《き》を伺い、得ればすなわちこれを殺すと。『風俗通』八に黄帝書を引いていわく、上古の時、荼《と》と鬱てふ昆弟《こんてい》二人、能く鬼を執らう。度朔山上の章桃樹下に百鬼を簡閲し、道理なく妄《みだ》りに人の禍害を為《な》す鬼を、荼と鬱と、葦縄で縛りて虎に食わす。故に県官常に臘|除夕《じょせき》を以て桃人を飾り、葦索を垂《た》れ、虎を門に画くとあり。桃人は『戦国策』に見える桃梗で、〈梗は更なり、歳終更始す、介祉を受くるなり〉とあれば、年末ごとに改めて新しいのを門に懸けた桃木製の人形らしく、後には単に人形を画いて桃符《とうふ》といったらしい。和漢その他に桃を鬼が怖るるてふ俗信については『日本及日本人』七七七号九一頁に述べ置いた。
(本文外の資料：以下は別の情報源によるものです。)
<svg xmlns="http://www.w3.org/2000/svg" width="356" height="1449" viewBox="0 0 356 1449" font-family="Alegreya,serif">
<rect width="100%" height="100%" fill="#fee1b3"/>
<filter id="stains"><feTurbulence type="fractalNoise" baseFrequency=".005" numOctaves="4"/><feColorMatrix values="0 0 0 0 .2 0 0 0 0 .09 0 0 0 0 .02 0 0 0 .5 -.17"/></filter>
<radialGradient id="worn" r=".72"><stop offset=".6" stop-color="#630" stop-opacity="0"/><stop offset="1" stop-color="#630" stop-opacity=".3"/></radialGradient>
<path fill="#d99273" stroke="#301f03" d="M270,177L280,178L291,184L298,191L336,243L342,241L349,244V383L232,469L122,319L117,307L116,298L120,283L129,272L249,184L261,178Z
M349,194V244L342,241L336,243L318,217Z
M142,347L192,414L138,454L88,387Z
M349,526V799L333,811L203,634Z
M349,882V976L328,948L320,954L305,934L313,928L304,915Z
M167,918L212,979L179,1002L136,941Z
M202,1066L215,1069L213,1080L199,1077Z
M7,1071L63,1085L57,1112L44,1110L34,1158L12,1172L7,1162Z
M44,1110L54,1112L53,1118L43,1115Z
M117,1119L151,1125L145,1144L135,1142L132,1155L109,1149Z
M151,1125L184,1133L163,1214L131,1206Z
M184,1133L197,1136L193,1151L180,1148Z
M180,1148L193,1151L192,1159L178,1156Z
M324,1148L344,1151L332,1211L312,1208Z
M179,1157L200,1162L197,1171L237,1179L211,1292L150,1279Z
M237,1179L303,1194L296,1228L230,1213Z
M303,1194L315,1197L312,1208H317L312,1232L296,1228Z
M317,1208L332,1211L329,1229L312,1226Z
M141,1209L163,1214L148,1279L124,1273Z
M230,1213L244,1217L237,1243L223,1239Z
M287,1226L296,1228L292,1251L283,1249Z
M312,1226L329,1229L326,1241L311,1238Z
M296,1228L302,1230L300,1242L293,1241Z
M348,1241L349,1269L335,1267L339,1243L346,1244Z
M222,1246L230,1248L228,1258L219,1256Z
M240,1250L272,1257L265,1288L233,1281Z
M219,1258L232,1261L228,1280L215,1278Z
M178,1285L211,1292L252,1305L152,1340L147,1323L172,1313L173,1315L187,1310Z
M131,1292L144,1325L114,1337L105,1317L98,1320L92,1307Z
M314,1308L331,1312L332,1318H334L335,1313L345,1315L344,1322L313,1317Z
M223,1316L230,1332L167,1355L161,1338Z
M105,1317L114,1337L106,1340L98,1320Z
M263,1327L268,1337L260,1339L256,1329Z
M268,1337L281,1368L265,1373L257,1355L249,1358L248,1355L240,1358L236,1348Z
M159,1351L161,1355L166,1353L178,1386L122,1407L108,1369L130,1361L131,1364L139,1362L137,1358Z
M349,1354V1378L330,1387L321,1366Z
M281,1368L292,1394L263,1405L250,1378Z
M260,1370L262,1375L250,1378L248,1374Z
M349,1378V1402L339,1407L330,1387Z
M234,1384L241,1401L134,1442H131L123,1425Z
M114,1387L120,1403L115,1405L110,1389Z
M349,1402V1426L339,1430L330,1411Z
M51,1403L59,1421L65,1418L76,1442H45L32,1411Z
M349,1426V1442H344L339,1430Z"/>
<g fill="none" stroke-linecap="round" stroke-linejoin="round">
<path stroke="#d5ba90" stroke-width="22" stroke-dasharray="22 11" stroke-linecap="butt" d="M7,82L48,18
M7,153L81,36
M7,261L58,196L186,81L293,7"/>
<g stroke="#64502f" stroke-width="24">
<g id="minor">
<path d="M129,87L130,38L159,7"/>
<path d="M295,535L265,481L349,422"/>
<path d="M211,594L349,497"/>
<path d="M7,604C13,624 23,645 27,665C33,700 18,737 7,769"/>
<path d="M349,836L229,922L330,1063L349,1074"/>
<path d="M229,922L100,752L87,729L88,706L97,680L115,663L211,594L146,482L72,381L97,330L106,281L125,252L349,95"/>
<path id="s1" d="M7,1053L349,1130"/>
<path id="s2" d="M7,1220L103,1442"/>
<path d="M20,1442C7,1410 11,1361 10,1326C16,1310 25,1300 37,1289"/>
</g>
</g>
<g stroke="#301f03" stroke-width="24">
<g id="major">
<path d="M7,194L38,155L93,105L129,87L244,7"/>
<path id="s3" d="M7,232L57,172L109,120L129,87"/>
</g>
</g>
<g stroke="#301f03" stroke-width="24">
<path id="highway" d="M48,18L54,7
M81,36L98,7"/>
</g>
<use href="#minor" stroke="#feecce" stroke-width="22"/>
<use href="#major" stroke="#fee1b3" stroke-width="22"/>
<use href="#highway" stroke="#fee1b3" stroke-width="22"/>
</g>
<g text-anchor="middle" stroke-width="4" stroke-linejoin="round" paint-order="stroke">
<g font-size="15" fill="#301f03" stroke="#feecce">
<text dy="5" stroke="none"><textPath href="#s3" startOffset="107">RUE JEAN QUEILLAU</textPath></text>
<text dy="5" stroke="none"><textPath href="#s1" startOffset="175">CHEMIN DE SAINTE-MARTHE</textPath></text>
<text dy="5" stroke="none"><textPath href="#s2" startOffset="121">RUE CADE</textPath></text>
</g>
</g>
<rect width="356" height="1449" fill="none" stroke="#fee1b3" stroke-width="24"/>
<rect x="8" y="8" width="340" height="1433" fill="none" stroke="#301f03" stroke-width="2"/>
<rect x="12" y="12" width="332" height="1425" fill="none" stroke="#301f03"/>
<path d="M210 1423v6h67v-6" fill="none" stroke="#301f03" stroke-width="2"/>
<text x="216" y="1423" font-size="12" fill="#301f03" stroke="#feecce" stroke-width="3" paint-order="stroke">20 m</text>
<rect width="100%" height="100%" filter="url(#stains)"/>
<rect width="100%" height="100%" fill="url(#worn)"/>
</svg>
 そこに書き洩らしたが加藤雀庵の『囀《さえず》り草』の虫の夢の巻に、千住の飛鳥《あすか》の社頭で毎年四月八日に疫癘《えきれい》を禳《はら》う符というを出すに、桃の木で作れり、支那に倣《なろ》うたのだろうとある。『本草図譜』五九に田村氏(元雄か)説とて、日本で桃で戸守り符を作る事なき由を言えるも例外はあったのだ。さて桃木製の人形が人を画いた桃符に代ったと斉《ひと》しく、鶏を磔に懸けたのが戸上に画鶏を貼り付けるに変わったのじゃ。何のために鶏を殺したかは、後に論ずるとして、鶏に縁厚い酉歳の書き始めに昔の支那人は元日に鶏を磔《はりつけ》にしたという事を述べ置く。
 それから『荊楚歳時記』から引いた元旦の式を述べた上文、〈以て山※[#「月+操のつくり」、第3水準1−90−53]悪鬼を辟く〉の次に、〈長幼ことごとく衣冠を正し、次を以て拝賀し、椒柏《しょうはく》酒を進め、桃湯を飲み屠蘇《とそ》を進む云々、各一鶏子を進む〉とあって、註に『周処風土記』に曰く、正旦まさに生ながら鶏子一枚を呑むべし、これを錬形というとある。鶏卵を呑んで新年の身体を固めたのだ。それから『煉化篇』を案ずるにいわく、正旦鶏子赤豆七枚を呑み瘟気《おんき》を辟くとあるが、鶏卵七つも呑んでは礼廻りの途上で立ちすくみになり、二日のひめ始めが極めて待ち遠だろうから直ちに改造と出掛けたものか、『肘後方《ちゅうごほう》』には元旦および七日に、麻子、小豆、各十四枚を呑めば疾疫を消すとあって、卵は抜きとされおり、梁の武帝、厳に動物食を制してより、元旦に鶏卵を食うは全廃となったとある。